More worrying by far is the craziness unfolding in the JGB markets right now. Earlier this week Japanese government bond futures markets were halted twice in one night as prices plunged. 5-year yields surged at their highest rate in nearly 3 years and 10 year futures saw their biggest two-day sell off since the Lehman collapse. Interest rate volatility is skyrocketing and the obvious implication is that the BOJ does not have control over the quadrillion yen domestic bond market, which is the real cornerstone of the Japanese economy and the only thing allowing the government to maintain its astronomical debt-to-GDP ratio. As the IMF warned last year, JGB market volatility is one of the key macrofinancial risks for Japan, with BOJ estimates indicating a 100 basis point rise in market yields would lead to mark-market losses of 20 percent of Tier 1 regional bank capital. Given that Japan's banking sector is tenuous at the best of times, the knock on effects of runaway bond yields might just signal the dawn of the apocalypse in the land of the rising sun.
Meanwhile, Spain is leading the way in another upside-down indicator: trade surplus. Once again in a regular universe a trade surplus would be a positive sign of a booming export economy. In upside-down world, though, Spain's trade surplus is a reflection of plummeting imports. There's no way to spin this into good news; imports plunged 15% as unemployment continues to hover around the 26.7% mark. Don't worry, though; Santander director Juan Rodriguez is assuring whoever's listening that Spain will bottom out this quarter and we'll see “green shoots” appearing in Q3. Someone better tell S&P and Fitch. They've already indicated that they may be ready to downgrade Spain's debt again. Given that they're only one level above junk after the October 2012 S&P downgrade, this is not an indicator of an economy on sure footing.
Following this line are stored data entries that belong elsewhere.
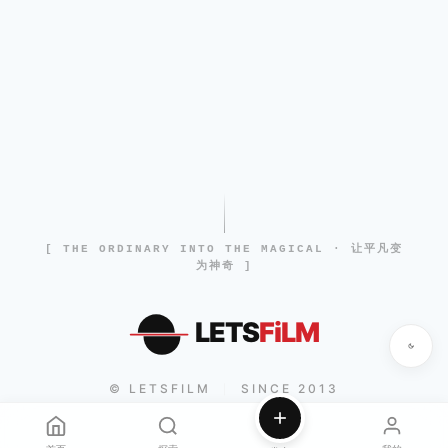
[ THE ORDINARY INTO THE MAGICAL · 让平凡变
为神奇 ]
LETS
FiLM
© LETSFILM
SINCE 2013
|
Spain is by no means the only Eurozone country mired in recession, though. Earlier this week the bloc released its latest figures showing that the zone had extended its recession to the sixth straight quarter. The ECB cut interest rates by 0.5% earlier this month to a new record low in a vain attempt to boost growth, and now they're floating the idea of negative overnight deposit rates.
The problem that all of these countries are going to have to face at some point, however, is that upside-down world is like a bubble of non-reality. And like any bubble, it will pop at some point, bringing the upside-down economic world back into contact with cold, hard economic reality. In other words, there will be a reckoning at some point. Whether that reckoning will kick off with a runaway Japanese bond market or an unexpected end of QE Infinity or a default in the Eurozone, there is no doubting that the entire economic house of cards is balanced on a knife edge. Happy investing!